Phenix includes a simple program for combining reflection data from different files and manipulating R-free flags. Any combination of data in the form of Miller arrays (any set of values indexed by h,k,l) may be merged into a single file, with the limitation that the crystal lattices specified in each file must be compatible. All input formats readable by Phenix are supported, but only MTZ files are written. Output is limited to 25 different columns, which usually corresponds to significantly fewer Miller arrays (for example, experimental phases or Hendrickson-Lattman coefficients usually consist of four columns).
To add an input file, click the "+" button below the top list or simply drag files from the desktop into the list. Available Miller arrays will automatically be loaded into the input list, and the crystal symmetry (if present in the file(s)) will be updated. Select arrays by drag-and-drop into the output list or using the buttons below. If different arrays have the same column label this will be noted in the window. You can edit the output labels and resolution limits for individual arrays by clicking the "Edit arrays. . ." button. You can also manipulate the output data by merging anomalous data or converting to and from intensities and amplitudes.
If an R-free set is not present in the output file you may create one by clicking the "R-free generation" button. The default behavior is to flag 5% of reflections up to a maximum of 2000. Currently the assignment of flags is completely random across the entire resolution range, but will default to using the highest possible lattice symmetry initially and expanding to the actual symmetry. (In other words, if the space group is P4, the R-free set will be generated in P422 and expanded to P4.) Alternately, you may pick the test set in thin resolution shells, which helps avoid bias due to non-crystallographic symmetry. (Since the test set will not be evenly distributed across the entire resolution range, don't use this option if NCS is not present.)
An existing R-free set may also be extended to the entire resolution range of the output file, e.g. when switching to a higher-resolution dataset for a partially refined structure.
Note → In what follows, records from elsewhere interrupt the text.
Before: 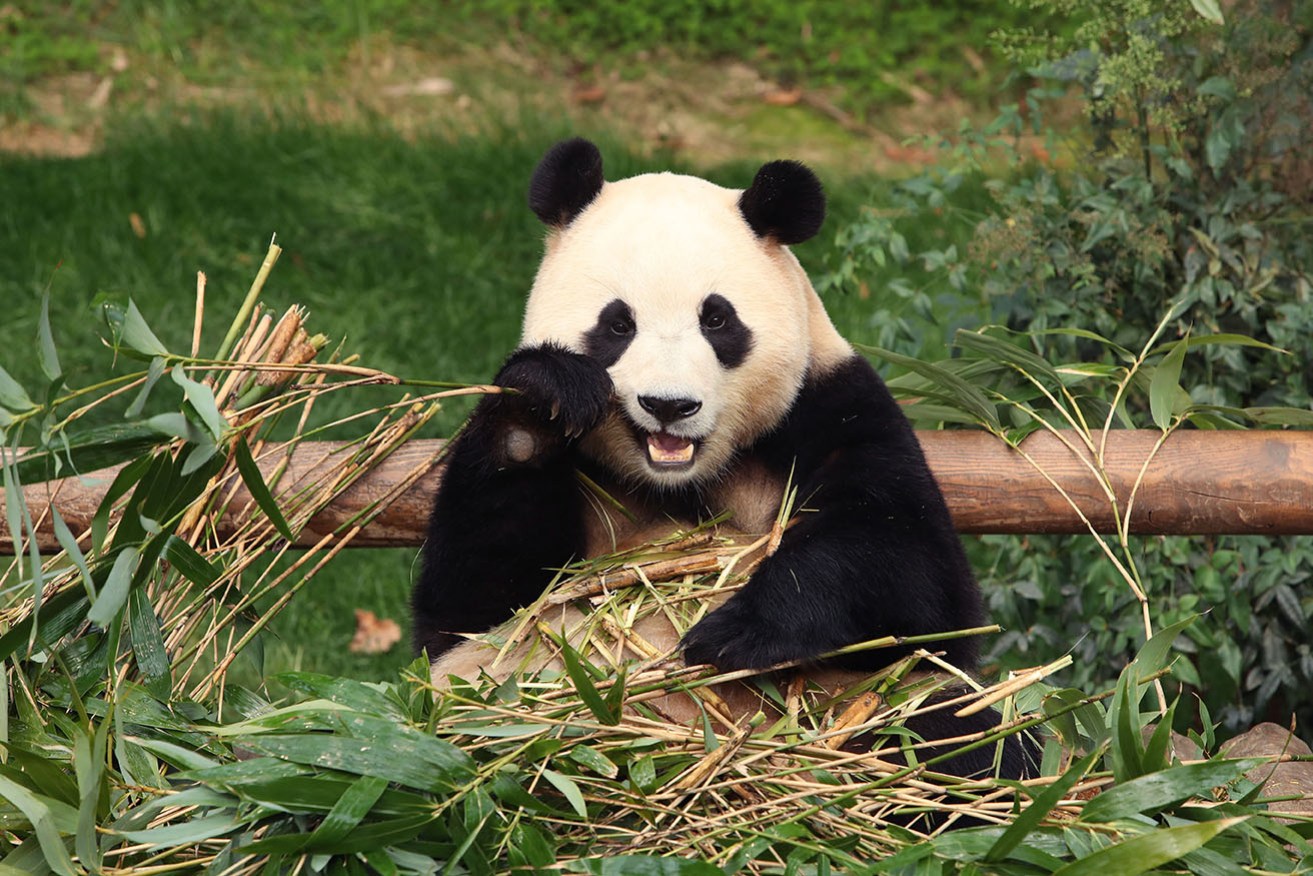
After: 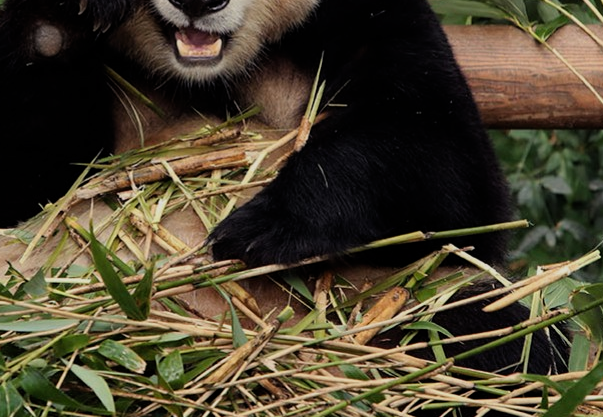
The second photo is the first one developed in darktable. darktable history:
crop: left 35.978%, top 46.328%, right 18.086%, bottom 6.049%
exposure: exposure -0.397 EV, compensate exposure bias true, compensate highlight preservation false
filmic rgb: middle gray luminance 18.3%, black relative exposure -11.49 EV, white relative exposure 2.61 EV, target black luminance 0%, hardness 8.38, latitude 98.1%, contrast 1.08, shadows ↔ highlights balance 0.538%, color science v5 (2021), contrast in shadows safe, contrast in highlights safe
This will also use the highest possible lattice symmetry, and will automatically determine the test set size. If you previously assigned the test set in thin shells using DATAMAN or SFTOOLS, the program will attempt to detect this and issue a warning.
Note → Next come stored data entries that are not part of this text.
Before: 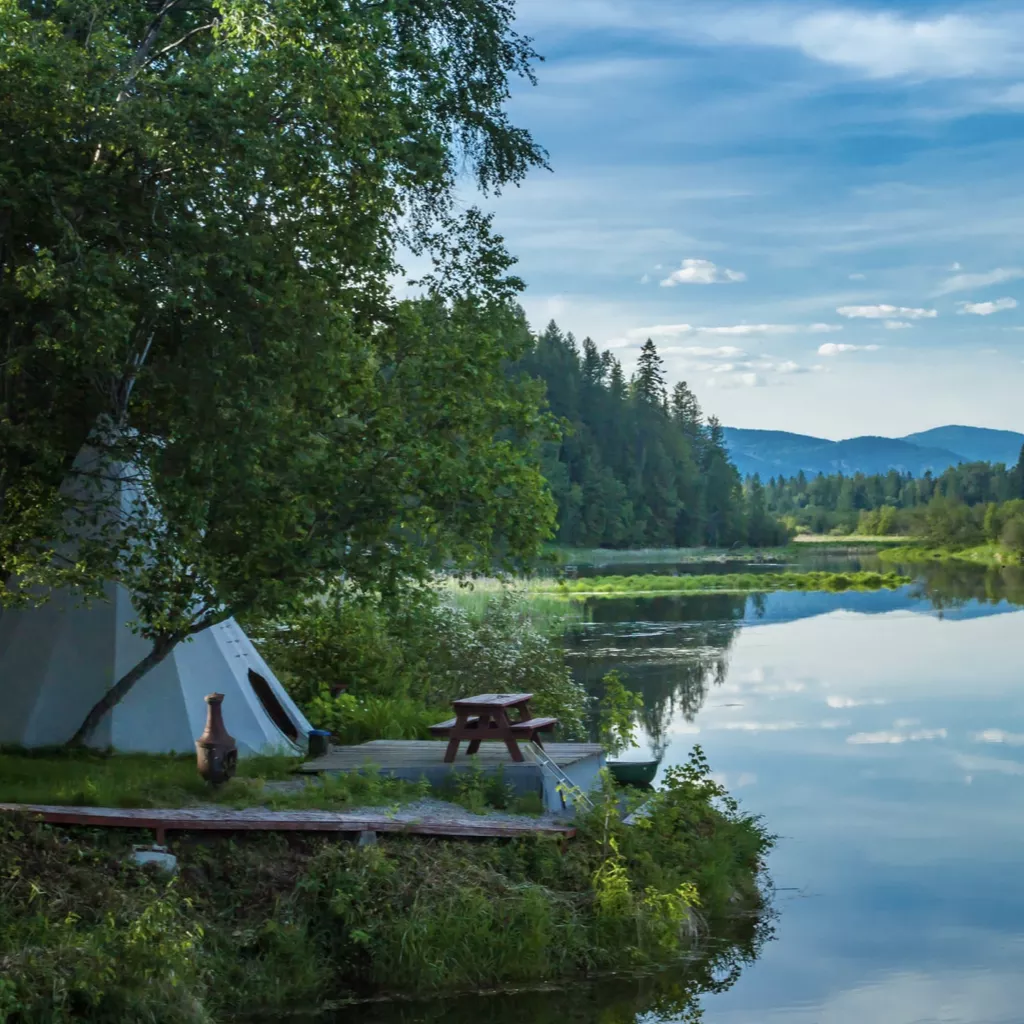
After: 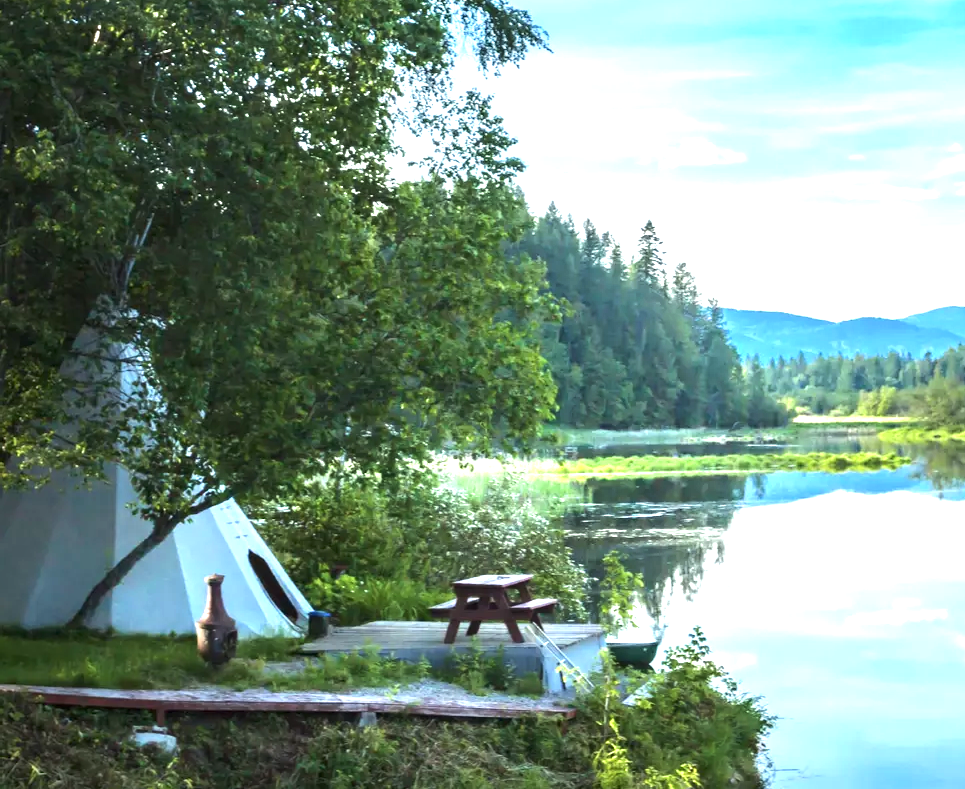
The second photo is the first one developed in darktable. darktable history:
tone equalizer: -8 EV 0.001 EV, -7 EV -0.002 EV, -6 EV 0.002 EV, -5 EV -0.03 EV, -4 EV -0.116 EV, -3 EV -0.169 EV, -2 EV 0.24 EV, -1 EV 0.702 EV, +0 EV 0.493 EV
exposure: black level correction 0, exposure 1.173 EV, compensate exposure bias true, compensate highlight preservation false
crop and rotate: angle 0.03°, top 11.643%, right 5.651%, bottom 11.189%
Phenix uses the CNS/XPLOR convention for R-free flags, where 1 marks the test set and 0 the "working" set. By default, all R-free arrays will be written in this format as well, regardless of source; if you generated R-free flags in CCP4, which assigns random numbers (usually 0 through 19) and uses 0 to mark the test set, they will be converted first. If you prefer to preserve the original integer values, the R-free flags dialog includes an option to do this; however, this is incompatible with extending an existing set. Alternately, you may choose to output all R-free flags in the CCP4 format even if extending existing flags, but this will renumber all flags not in the test set. (It also assumes that the test set size is approximately 5% of the total number of reflections.)
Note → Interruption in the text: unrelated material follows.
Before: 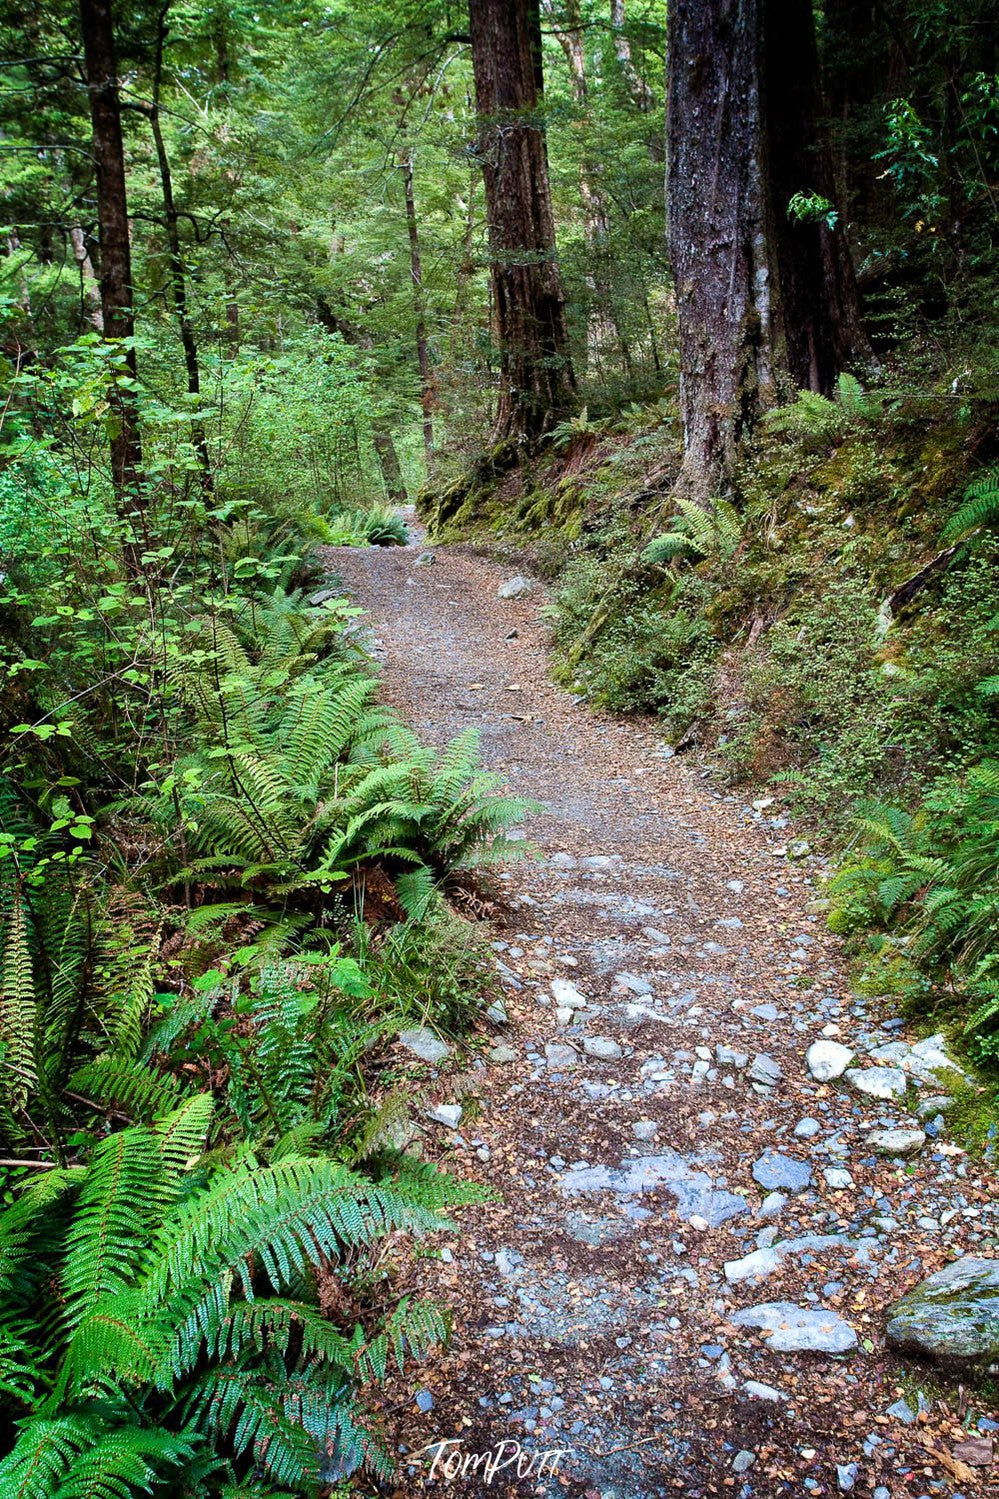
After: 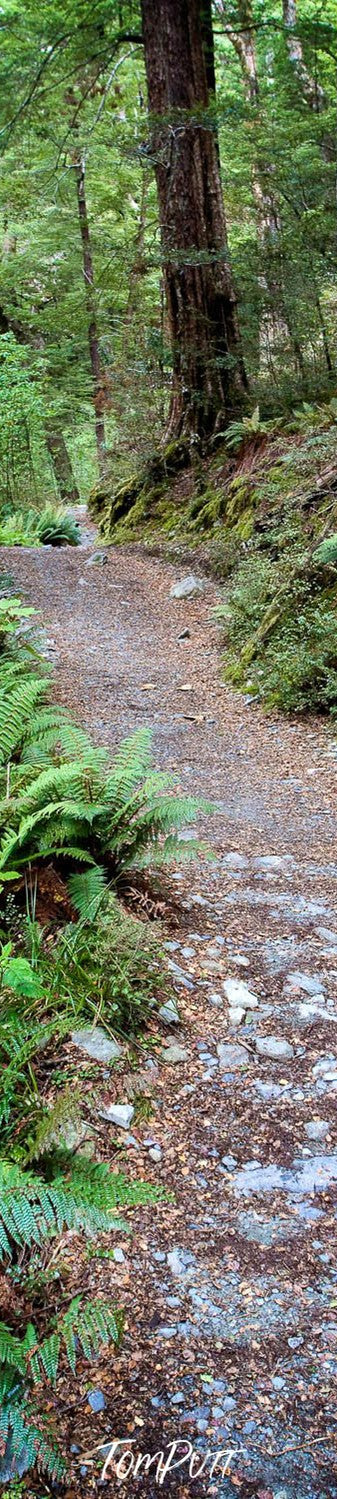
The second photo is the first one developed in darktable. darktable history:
crop: left 32.925%, right 33.306%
The editor is primarily designed around common functions operating on a single experimental dataset - in particular the manipulation of R-free flags. It is not suitable for some more complex (but less frequently used) scenarios. A few specific limitations:
- Unmerged data is allowed as input, but the output will always be merged (with anomalous pairs preserved if present).
- Some features of the MTZ format are not supported. In particular, all arrays will be treated as part of the same "crystal" and "dataset" objects in the hierarchy of the MTZ file. This restricts all output arrays to using the same unit cell dimensions. For this reason, the editor may be unsuitable for multi-crystal experiments such as MIR.
- The wavelength (if defined) will also be the same for all arrays. If not defined it will default to zero.
- The editor works best when all input files are in MTZ format; other formats should work but have not been tested as thoroughly.
- Output labels will be guessed automatically, but this breaks down when merging anomalous data, which halves the number of output arrays (and makes the trailing (+) and (-) unnecessary). This will be checked at runtime.
- Some data processing programs output the columns F SIGF DANO SIGDANO, which if they occur sequentially in an MTZ file will be treated as a single data array. Internally, these are converted to anomalous data (i.e. F(+) SIGF(+) F(-) SIGF(-)), instead of keeping the original non-anomalous amplitudes and separate anomalous differences. We recommend against using these data in PHENIX, as they are less reliable than the original anomalous amplitudes or intensities (and are not otherwise used here).
- The editor will not otherwise attempt to impose sensible label names, except when converting between intensities and amplitudes.
- All input files must either have the same symmetry (allowing for slight differences in unit cell dimensions and screw axes) or leave it undefined (e.g. CNS format). To mix arrays from files with different symmetry, first convert each to the desired final symmetry, then combine them.
- If you want to convert the data into a higher-symmetry space group based on suggestions from Xtriage, the Xtriage GUI now has an option to do this directly instead of running the editor separately.